A new restaurant that will soon open in Warrnambool will mix a bit of the city's history with modern cuisine in a "shared dining" experience.
Horsham couple Nicole and Hugh Goldson, and their two young children, are relocating to Warrnambool and are hoping to open their new eatery early in the new year and bring something new to the city.
A planning application is currently before council.
The new restaurant on Timor Street will be called Lot 17, which pays homage to the history of the site.
"When it was first sold back in the 1850s, this was allotment 17. It's just a take back to what it was," Ms Goldson said.
"The man that purchased the block was a mayor of Warrnambool back in the day."
She said she had contacted the Warrnambool and District Historical Society about the history of the property, which was once a saddlery and then a general store.

At the rear of the property there is a cottage the couple will renovate to use as a holiday rental which will be called Fenton Cottage after the original owner - mayor Michael Fenton.

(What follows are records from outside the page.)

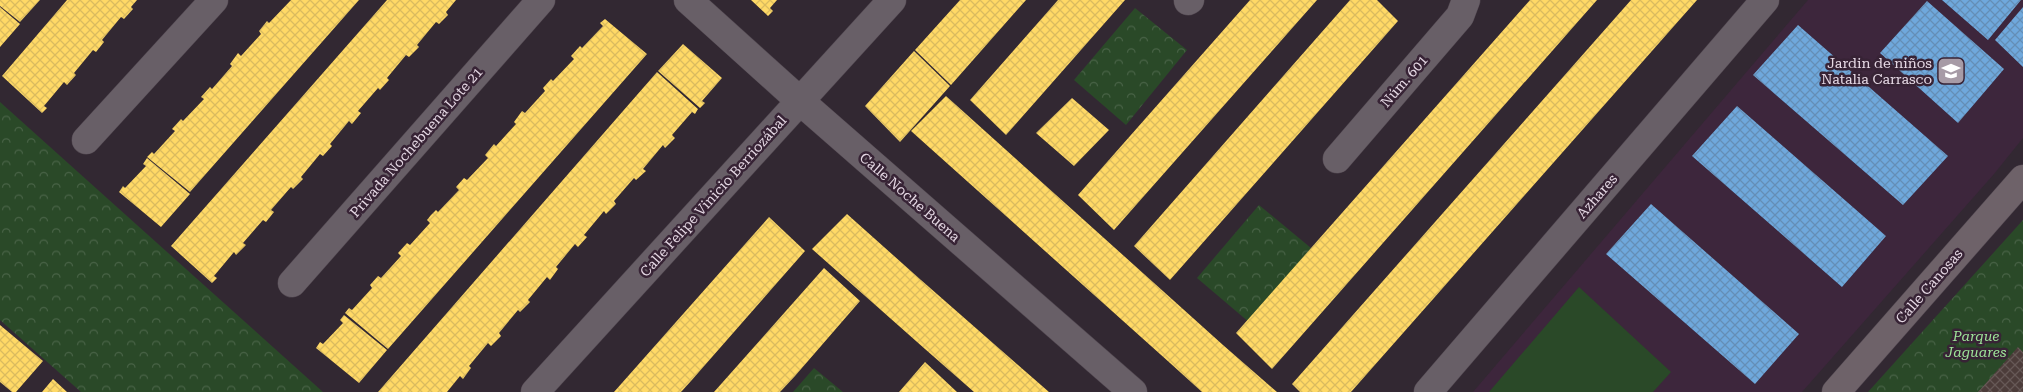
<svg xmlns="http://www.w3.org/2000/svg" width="2023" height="392" font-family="'Roboto Serif',serif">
  <defs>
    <pattern id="park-crowns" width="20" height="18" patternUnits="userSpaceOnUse" patternTransform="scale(1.25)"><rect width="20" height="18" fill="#2a4928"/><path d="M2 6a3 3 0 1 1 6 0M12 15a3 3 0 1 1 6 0" fill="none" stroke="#496347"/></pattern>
    <pattern id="homes-cross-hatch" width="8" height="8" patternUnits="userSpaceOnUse" patternTransform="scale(1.25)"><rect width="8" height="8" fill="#ffd966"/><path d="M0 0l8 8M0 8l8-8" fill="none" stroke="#dabb5f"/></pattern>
    <pattern id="schools-cross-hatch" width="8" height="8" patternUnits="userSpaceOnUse" patternTransform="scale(1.25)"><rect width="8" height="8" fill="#6fa8dc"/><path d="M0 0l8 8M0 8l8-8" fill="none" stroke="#648eb6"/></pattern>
    <pattern id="building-cross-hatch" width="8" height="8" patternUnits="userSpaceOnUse" patternTransform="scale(1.25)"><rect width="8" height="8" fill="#4c3c3a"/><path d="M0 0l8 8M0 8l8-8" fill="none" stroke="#665856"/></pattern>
  </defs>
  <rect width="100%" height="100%" fill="#322832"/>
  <!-- built -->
  <path fill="#3d263c" d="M1808,0h215v138l-29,36 -192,218h-329z"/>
  <!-- green -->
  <path fill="#2a4928" d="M1579,287l92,85 -18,20h-164z"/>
  <!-- park -->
  <path fill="url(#park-crowns)" d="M1135,8l52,42 -61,75 -52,-45z
    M0,102l323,290h-242l-81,-72z
    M1259,205l52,43 -61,75 -53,-45z
    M2023,220v172h-155z
    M814,368l29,24h-50z"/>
  <!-- homes -->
  <path fill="url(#homes-cross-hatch)" d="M0,0h40l-20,22 -20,-16z
    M67,0h70l-6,7 2,2 -9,10 -3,-2 -19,23 2,2 -8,10 -3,-2 -19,23 2,2 -9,10 -3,-3 -20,24 3,2 -5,5 -40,-37z
    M291,0h68l-169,192 -43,-35 5,-5 2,2 21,-23 -3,-2 9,-10 2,2 21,-22 -3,-2 9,-10 2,2 20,-23 -2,-2 8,-11 3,3 20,-22 -2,-3 8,-10 2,2z
    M387,0h69l-10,12 2,3 -9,9 -3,-2 -19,23 2,2 -10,10 -3,-2 -19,23 2,2 -9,10 -2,-2 -20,23 3,2 -9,11 -3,-3 -19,23 2,2 -9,10 -3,-2 -19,23 2,2 -10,10 -2,-2 -20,23 3,2 -8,10 -3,-2 -20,23 3,2 -10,10 -2,-3 -20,24 3,2 -5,5 -41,-37z
    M751,0h26l-7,8 3,3 -5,5z
    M960,0h66l-75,85 -36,-35z
    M1058,0h67l-119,135 -36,-35z
    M1250,0h67l-203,230 -36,-35z
    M1350,0h27l21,21 -228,259 -36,-34z
    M1530,0h67l-325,369 -36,-36z
    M1631,0h66l-346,392h-51l-8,-8z
    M0,7l20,17 -20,23z
    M605,19l42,35 -259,295 -43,-36 4,-5 3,2 20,-22 -2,-3 8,-9 3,2 20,-22 -3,-3 9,-10 3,2 20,-22 -3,-3 4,-5 5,-5 2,2 21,-22 -3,-3 8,-9 3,2 21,-22 -3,-3 9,-11 2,2 20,-22 -2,-2 8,-11 3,2 20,-22 -2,-3 8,-9 2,2 21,-22 -3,-3 9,-10 2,2 21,-22 -3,-3z
    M683,44l39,34 -20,23 3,2 -5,5 -42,-37z
    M914,51l36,35 -50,56 -35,-36z
    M657,72l41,37 -3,5 -3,-2 -20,23 3,3 -10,10 -2,-3 -20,24 3,2 -10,9 -2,-2 -20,23 2,3 -10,10 -2,-3 -20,24 3,2 -9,10 -3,-3 -19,23 2,2 -8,11 -3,-3 -19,23 2,2 -10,10 -2,-2 -19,23 2,3 -10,10 -3,-3 -19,23 2,2 -8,11 -3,-3 -13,16h-69z
    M946,96l277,249 54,47h-75l-32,-29 -259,-232z
    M1072,98l37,32 -35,36 -38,-33z
    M147,158l43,36 -29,33 -42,-35 4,-6 2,2 21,-22 -3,-2z
    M847,214l74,66 128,112h-75l-49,-43 -113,-100z
    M769,217l36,34 -114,130 -10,11h-67z
    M824,268l36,33 -65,75 -15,16h-66z
    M344,315l43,35 -28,33 -43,-35 4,-6 3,2 20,-21 -3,-3z
    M0,325l43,36 -27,31h-4l-12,-10z
    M925,362l32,30h-58z
    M53,379l14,13h-25z"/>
  <!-- schools -->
  <path fill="url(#schools-cross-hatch)" d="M1942,0h79l-33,40z
    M1927,1l77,68 -46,54 -78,-70z
    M2023,7v60l-28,-27z
    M1798,25l150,131 -45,49 -150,-130z
    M1737,106l149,130 -44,51 -150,-131z
    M1651,204l148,130 -44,50 -149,-130z"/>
  <!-- building -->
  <path fill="url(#building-cross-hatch)" d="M2018,347l5,5v40h-45z"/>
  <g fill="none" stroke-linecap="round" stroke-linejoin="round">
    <defs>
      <path id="street" d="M688,0l112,101 333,291
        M1188,1l2,-1
        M86,140l128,-140
        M1337,159l123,-143 6,-16
        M292,283l249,-283
        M535,392l357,-392
        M1428,392l337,-392"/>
      <path id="secondary" d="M1836,392l187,-213"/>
    </defs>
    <!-- street casing -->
    <use href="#street" stroke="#4f454e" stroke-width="29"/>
    <!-- secondary casing -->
    <use href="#secondary" stroke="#4f454e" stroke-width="29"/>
    <!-- street -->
    <use href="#street" stroke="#685f67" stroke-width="28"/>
    <!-- secondary -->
    <use href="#secondary" stroke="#6e6269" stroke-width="28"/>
  </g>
  <!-- icons -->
  <defs>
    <symbol id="school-square" viewBox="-11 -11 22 22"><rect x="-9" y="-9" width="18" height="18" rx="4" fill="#a79ba6" stroke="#372335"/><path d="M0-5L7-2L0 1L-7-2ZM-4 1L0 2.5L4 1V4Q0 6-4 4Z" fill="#fff"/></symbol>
  </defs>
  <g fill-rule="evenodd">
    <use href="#school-square" x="1935" y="55" width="32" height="32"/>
  </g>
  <g text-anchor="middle" stroke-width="5" stroke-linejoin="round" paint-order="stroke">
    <!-- poi labels -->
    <g font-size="14" fill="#e6d9e5" stroke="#372335" text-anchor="end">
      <text x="1932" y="68">Jardin de niños<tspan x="1932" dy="16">Natalia Carrasco</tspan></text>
    </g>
    <!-- street labels -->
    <g font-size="14" fill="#e6d9e5" stroke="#372335">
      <text transform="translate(1404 81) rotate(-49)" y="5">Núm. 601</text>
      <text transform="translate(416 142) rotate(-49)" y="5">Privada Nochebuena Lote 21</text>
      <text transform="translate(713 196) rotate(-48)" y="5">Calle Felipe Vinicio Berriozábal</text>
      <text transform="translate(1597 196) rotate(-49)" y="5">Azhares</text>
      <text transform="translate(910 197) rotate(41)" y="5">Calle Noche Buena</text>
      <text transform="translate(1929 286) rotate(-49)" y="5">Calle Canosas</text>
    </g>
    <!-- park labels -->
    <g font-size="14" font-style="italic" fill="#9ee599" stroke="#372335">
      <text x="1976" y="341">Parque<tspan x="1976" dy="16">Jaguares</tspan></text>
    </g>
  </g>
</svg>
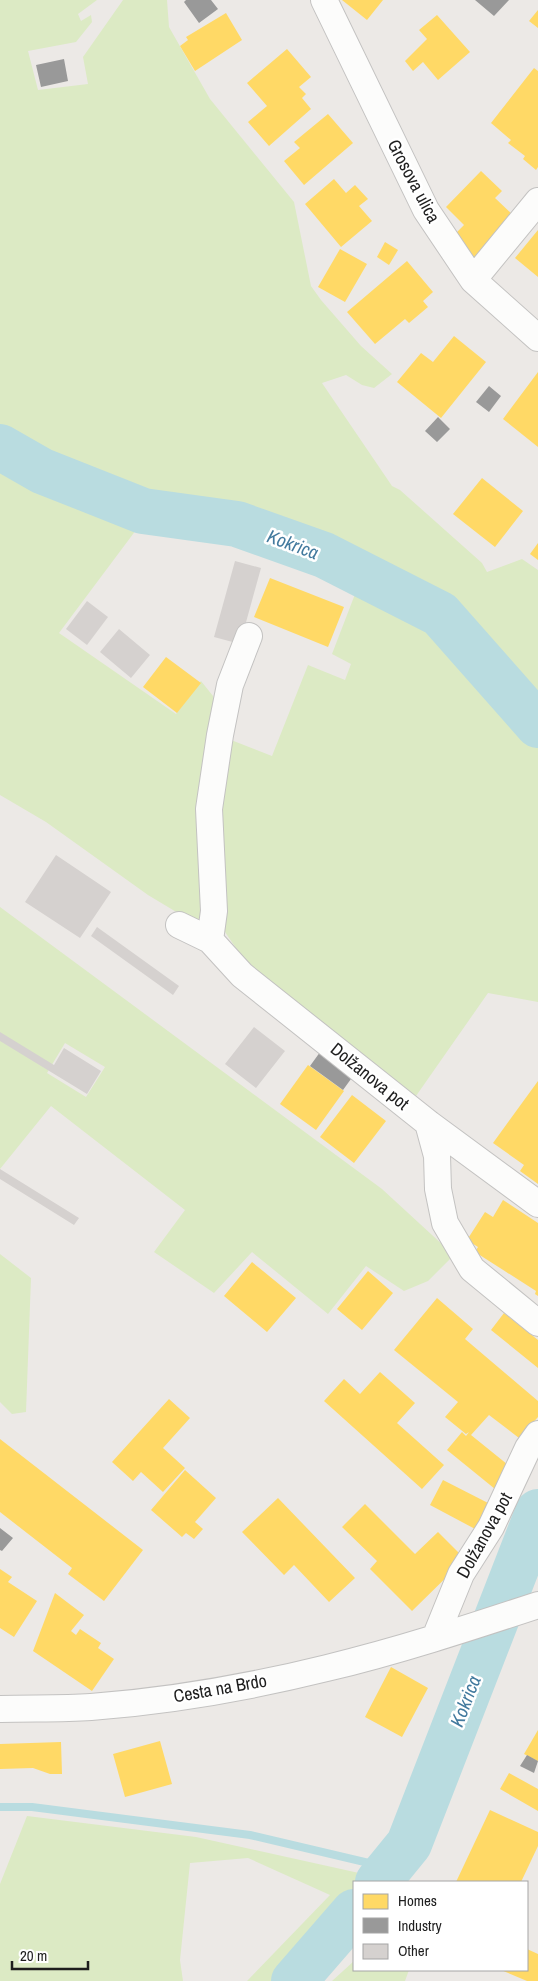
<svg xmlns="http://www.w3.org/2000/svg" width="538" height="1981" font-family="'Archivo Narrow',sans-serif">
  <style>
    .grass { fill: #dceac4; fill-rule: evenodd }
    .homes { fill: #ffd966 }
    .industry { fill: #999 }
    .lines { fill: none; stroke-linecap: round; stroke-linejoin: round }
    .stream { stroke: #b9dce0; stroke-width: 8 }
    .river { stroke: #b9dce0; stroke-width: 46 }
    .building { fill: #d5d1cf }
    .minor-casing { stroke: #c3c2c1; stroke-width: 28 }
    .minor { stroke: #fcfcfb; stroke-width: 26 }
    .labels { text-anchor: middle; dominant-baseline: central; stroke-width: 5; stroke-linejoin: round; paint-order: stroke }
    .street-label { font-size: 18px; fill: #1e1e1e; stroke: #fff }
    .water-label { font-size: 19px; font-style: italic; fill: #437a9e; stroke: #fff }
  </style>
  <rect width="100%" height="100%" fill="#ece9e6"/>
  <!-- grass -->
  <path class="grass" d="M0 0H97L78 14 81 21 91 15 92 22 76 42 28 51 38 90 88 84 83 57 123 0H167L169 27 210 99 294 202 311 286 321 300 361 346 392 374 374 388 362 385 346 375 322 383 392 486 400 490 482 563 487 572 522 559 538 570V713L516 695 487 651 451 608 397 575 265 519 229 512 126 497 49 457 30 445 7 439 0 435Z
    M0 459C12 466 23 477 35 483 68 501 106 514 142 522L59 633 176 714 201 681 213 696 216 718 208 897 200 919H188L148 895 46 822 0 795Z
    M357 589 447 639 507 707 538 732V1002L488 993 416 1096 270 981 242 957 223 929 214 825 226 738 272 756 308 665 345 680 351 664 332 654Z
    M0 907 382 1189 444 1246 452 1257 428 1281 404 1291 366 1266 328 1314 252 1252 214 1293 154 1252 185 1210 51 1106 0 1169ZM65 1043 105 1067 86 1097 47 1073Z
    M0 1254 31 1278 26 1412 12 1414 0 1402Z
    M27 1816 196 1837 368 1875 364 1882H354V1896L349 1905 280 1981H247L330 1895 248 1858 190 1863 180 1960 183 1981H0V1884Z
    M354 1961V1970H409L405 1981H332Z"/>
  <!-- homes -->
  <path class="homes" d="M342 0H383L367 20Z
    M538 10V28L529 21Z
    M226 13 242 40 195 71 180 46 188 40 186 37Z
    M437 15 470 52 438 80 423 62 413 71 405 61 427 39 419 30Z
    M287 49 311 77 299 87 306 94 302 98 311 109 269 146 248 122 267 106 247 83Z
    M534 68 538 71V167L536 170 523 159 525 156 508 143 511 140 491 123Z
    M328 114 353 143 304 185 284 161 300 148 294 142Z
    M481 171 502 191 495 198 514 216 471 261 454 235 464 225 446 207Z
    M334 179 346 193 355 185 368 199 359 206 372 221 341 247 305 204Z
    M538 230V277L515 258Z
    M385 242 398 250 389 265 377 257Z
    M340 249 367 264 345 302 318 287Z
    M407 261 433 292 423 301 428 307 409 323 405 319 375 344 347 312Z
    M454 336 486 362 441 418 397 382 421 353 433 362Z
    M538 372V447L503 419Z
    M482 478 523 511 495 547 453 514Z
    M538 543V560L530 554Z
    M270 578 344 607 328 647 254 617Z
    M166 657 201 683 177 713 143 687Z
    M308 1065 344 1091 316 1130 280 1104Z
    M538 1081V1184L520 1171 524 1165 493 1143Z
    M352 1095 386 1121 354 1163 320 1137Z
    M503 1200 538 1223V1296L535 1294 536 1291 475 1252 478 1247 467 1240 485 1212 493 1217Z
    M252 1262 296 1298 267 1332 224 1296Z
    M368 1271 393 1293 362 1330 337 1309Z
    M437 1298 473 1329 465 1339 538 1401V1417L519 1438 489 1415 471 1435 512 1468 495 1489 447 1450 462 1432 466 1436 469 1432 466 1434 445 1417 458 1402 394 1350Z
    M504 1313 538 1340V1368L491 1330Z
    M380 1372 415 1403 397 1423 444 1465 422 1489 324 1401 344 1379 360 1394Z
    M169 1399 190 1418 163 1448 185 1468 163 1492 141 1472 133 1481 112 1462Z
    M0 1439 143 1550 104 1601 68 1574 72 1568 0 1512Z
    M185 1470 216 1498 195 1522 203 1529 194 1539 186 1533 182 1537 151 1510Z
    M443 1480 490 1504 477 1530 430 1505Z
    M278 1498 355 1578 329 1602 294 1565 284 1575 242 1532Z
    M365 1504 415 1554 438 1532 465 1559 412 1611 370 1569 377 1561 342 1527Z
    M0 1569 12 1577 8 1582 37 1601 14 1637 0 1628Z
    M55 1593 84 1615 71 1631 76 1635 80 1629 101 1643 98 1648 114 1659 92 1691 33 1651Z
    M391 1667 428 1688 402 1737 365 1717Z
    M538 1730V1761L524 1754Z
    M160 1741 172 1784 125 1797 113 1754Z
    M61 1742 62 1774H50L33 1768 0 1769V1744Z
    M509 1773 538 1789V1811L500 1789Z
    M490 1810 538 1832V1846L521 1882H456Z
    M527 1949 538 1954V1981H527L501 1970H527Z"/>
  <!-- industry -->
  <path class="industry" d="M186 0H211L218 9 199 23 184 2Z
    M475 0H509L494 16Z
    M64 59 68 81 41 87 36 65Z
    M489 386 501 396 489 412 476 402Z
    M438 417 450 429 437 442 425 431Z
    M323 1048 356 1072 343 1090 310 1066Z
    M0 1528 13 1538 2 1551 0 1550Z
    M527 1755 538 1761 534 1773 520 1766Z"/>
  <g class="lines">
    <!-- stream -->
    <path class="stream" d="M0 1807H32L250 1835 390 1868"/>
    <!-- river -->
    <path class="river" d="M0 447 42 471 143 511 237 524 324 555 440 614 538 725
      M378 1882 409 1844 538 1512
      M294 1981 354 1912"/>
  </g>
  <!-- building -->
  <path class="building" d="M235 561 261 568 240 644 214 637Z
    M87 601 108 617 87 645 66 629Z
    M119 629 150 655 131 678 100 652Z
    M56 855 111 892 80 938 25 902Z
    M97 927 179 986 173 995 91 936Z
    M254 1027 285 1051 256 1088 225 1064Z
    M0 1032 54 1065 64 1048 101 1071 87 1094 0 1041Z
    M0 1169 79 1218 74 1225 0 1179Z"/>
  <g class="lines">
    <!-- minor casing -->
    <g class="minor-casing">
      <path id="minor" d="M324 0 426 210 473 280 538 338
        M473 280 538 201
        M179 925 210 940 242 975 428 1123 538 1204
        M210 940 214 911 209 809 220 735 230 685 249 636
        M428 1123 437 1156 438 1189 445 1223 472 1269 538 1323
        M435 1638 461 1574 491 1527 528 1448 538 1434
        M0 1709C30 1708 61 1709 91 1707 170 1701 250 1687 327 1668 398 1651 468 1628 538 1605"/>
    </g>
    <!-- minor -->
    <use href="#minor" class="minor"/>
  </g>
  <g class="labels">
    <!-- street labels -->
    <g class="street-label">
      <text transform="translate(414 181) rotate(62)">Grosova ulica</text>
      <text transform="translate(370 1076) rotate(39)">Dolžanova pot</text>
      <text transform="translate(484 1535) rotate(-61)">Dolžanova pot</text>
      <text transform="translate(220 1688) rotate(-10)">Cesta na Brdo</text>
    </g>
    <!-- water labels -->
    <g class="water-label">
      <text transform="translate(293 544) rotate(20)">Kokrica</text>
      <text transform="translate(465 1701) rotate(-69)">Kokrica</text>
    </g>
  </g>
  <!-- legend -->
  <rect x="353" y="1881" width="175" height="90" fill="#ffffff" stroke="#a5a5a5"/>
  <rect x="363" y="1894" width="25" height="15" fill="#ffd966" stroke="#a5a5a5"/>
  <text x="398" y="1906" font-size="15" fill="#1e1e1e">Homes</text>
  <rect x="363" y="1918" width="25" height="15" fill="#999999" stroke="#a5a5a5"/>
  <text x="398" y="1931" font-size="15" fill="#1e1e1e">Industry</text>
  <rect x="363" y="1944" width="25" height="15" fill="#d5d1cf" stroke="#a5a5a5"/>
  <text x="398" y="1956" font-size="15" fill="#1e1e1e">Other</text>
  <!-- scale -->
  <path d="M12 1961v8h76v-8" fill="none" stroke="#1e1e1e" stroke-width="2.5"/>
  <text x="20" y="1961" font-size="15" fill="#1e1e1e" stroke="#ffffff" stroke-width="4" paint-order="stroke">20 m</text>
</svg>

It will be a "homecoming" for Ms Goldson, who was born here but left when she was seven.
Her parents owned Dinos Pizza Parlour on Liebig Street in the 1980s. While on a holiday to Warrnambool recently, she said the couple realised there was nothing here like what they were doing in Horsham and decided to make the seachange.
"Everyone has had a rough couple of years, we decided to give our kids an opportunity where if you've had a bad day you can go and look at the ocean," she said.
On that family trip, while her husband was out running, he came across the shop and, after inquiring, found it was for sale.
The couple has run a restaurant in Horsham for a number of years after her husband - who grew up in Kenya in East Africa - moved to Australia from Britain.
"We met in a very small mining town in central Queensland and we travelled around Australia after we were married," Ms Goldson said.
She said the restaurant, which will seat almost 100 people, would offer modern food in what she called a "social dining" experience. "It's designed to share."
Ms Goldson said their menu was sometimes mistaken for tapas. "Ours is just designed to share different-sized plates," she said.
"We did that so you can have a taste of the menu because there's nothing worse than getting your food and thinking 'I should have ordered that'.
"It's bringing good food back to basics. I think sometimes food has got so over complicated."
She said her husband was a chef and they would focus on "good food done well".